Peter Nyberg did his MSc thesis jointly with us during 2009. Exploring the identifability issue of parameters in models. The thesis is titled Evaluation of two Methods for Identifiability Testing.

Elin Nyman

Elin's MSc thesis, presented 2009, incorperated an azoomable module for the fat tissue into a whole-body regulation model. The thesis is titled Hierarchical modeling of diabetes: a pilot study.

Former Longterm Visitors

Name Project description
David Julleson

David Julleson worked in our group between 2012 - 2014 and was involved in several of our publications on insulin signaling. David went on to take a PhD position in Synthetic Biology with Jens Nielsens group in Gothenburg. Here you can read more of his work.

Linnea Bergenholm

Linnea Bergenholm worked in our group between 2012 - 2014 and was involved in one of our biggest publications on insulin signaling to date. Linnea continued as a Phd Student at Warwick University in collaboration with AstraZenica. The paper can be read here.

David Janzén

David Janzén worked in our group between 2012 - 2014 with mixed effect modeling.
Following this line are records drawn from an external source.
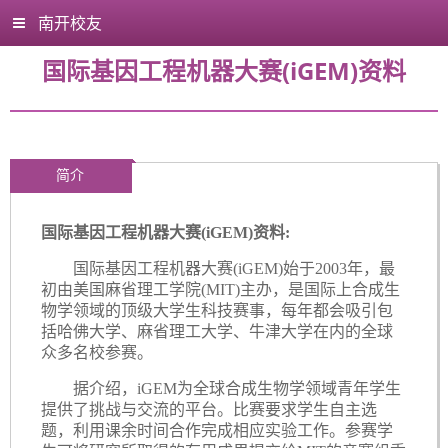
南开校友
国际基因工程机器大赛(iGEM)资料
简介
国际基因工程机器大赛
(iGEM)资料:
国际基因工程机器大赛
(iGEM)始于2003年，最
初由美国麻省理工学院(MIT)主办，是国际上合成生
物学领域的顶级大学生科技赛事，每年都会吸引包
括哈佛大学、麻省理工大学、牛津大学在内的全球
众多名校参赛。
据介绍，
iGEM为全球合成生物学领域青年学生
提供了挑战与交流的平台。比赛要求学生自主选
题，利用课余时间合作完成相应实验工作。参赛学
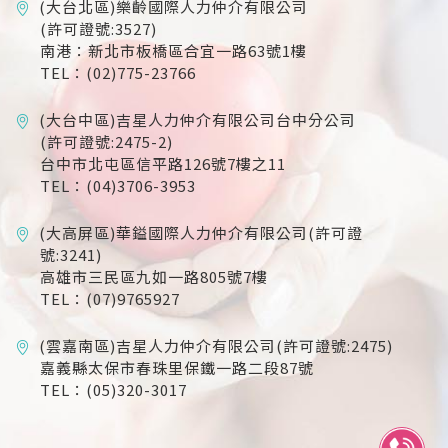
(大台北區)樂齡國際人力仲介有限公司
(許可證號:3527)
南港：新北市板橋區合宜一路63號1樓
TEL：(02)775-23766
(大台中區)吉星人力仲介有限公司台中分公司
(許可證號:2475-2)
台中市北屯區信平路126號7樓之11
TEL：(04)3706-3953
(大高屏區)華鎰國際人力仲介有限公司(許可證
號:3241)
高雄市三民區九如一路805號7樓
TEL：(07)9765927
(雲嘉南區)吉星人力仲介有限公司(許可證號:2475)
嘉義縣太保市春珠里保鐵一路二段87號
TEL：(05)320-3017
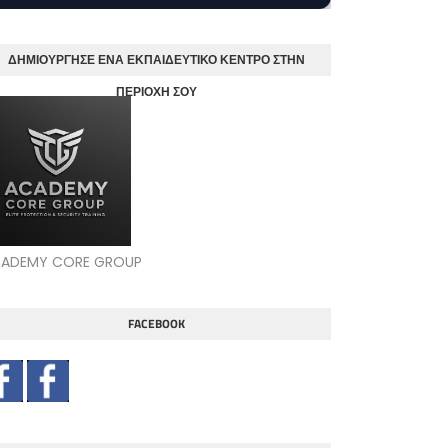
ΔΗΜΙΟΥΡΓΗΣΕ ΕΝΑ ΕΚΠΑΙΔΕΥΤΙΚΟ ΚΕΝΤΡΟ ΣΤΗΝ
ΠΕΡΙΟΧΗ ΣΟΥ
ADEMY CORE GROUP
FACEBOOK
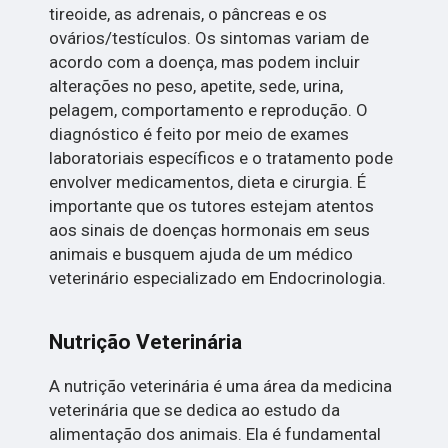
tireoide, as adrenais, o pâncreas e os
ovários/testículos. Os sintomas variam de
acordo com a doença, mas podem incluir
alterações no peso, apetite, sede, urina,
pelagem, comportamento e reprodução. O
diagnóstico é feito por meio de exames
laboratoriais específicos e o tratamento pode
envolver medicamentos, dieta e cirurgia. É
importante que os tutores estejam atentos
aos sinais de doenças hormonais em seus
animais e busquem ajuda de um médico
veterinário especializado em Endocrinologia.
Nutrição Veterinária
A nutrição veterinária é uma área da medicina
veterinária que se dedica ao estudo da
alimentação dos animais. Ela é fundamental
During his stay in our group, David went for a internship in Boston for Merrimack Pharmaceuticals for 6 months before coming back to us to complete his thesis. After leaving our group, David is started his Phd-studies at Warwick University in collaboration with AstraZenica. The paper is available here.

Pelle Lundberg

Pelle Lundberg worked in our group for over a year during 2010 and 2011. His main focus was on a collaboration with Jan Hasenhauer in Stuttgard (nowawdays Munich). In his project Pelle worked on a method to analytically evaluate and reject whole regions of the parameter space for systems biology models.

Eva-Maria Ekstrand

Eva-Maria Ekstrand (formerly Hansson) did her master thesis with us in 2009. She then continued in our group for a longer project during 2010. During both projects, she worked with involving downstream signalling, and the mechanistic machinery leading to the cellular insulin resistance we see in Type 2 Diabetes. She then went on for a shorter project at MathCore Engineering AB. After that she did a traineeship in the Systems Biology company Merrimack Pharmaceuticals in Boston during spring 2011. After leaving our group, Eva-Maria went on to start her Phd at Linkoping University, working with bioreactors. The resulting paper is availble here.

Robert Palmér

Robert Palmér worked with us for two years (2008-2010) on modelling of insulin signalling, and was an important part of finishing our JBC paper (Brännmark et al), and has also been involved in at least one more paper (Nyman et al), and has generally been an important part of the early formation of the group. Robert went on to work as a modelling consultant at MathCore Engineering AB. His work is availbe here.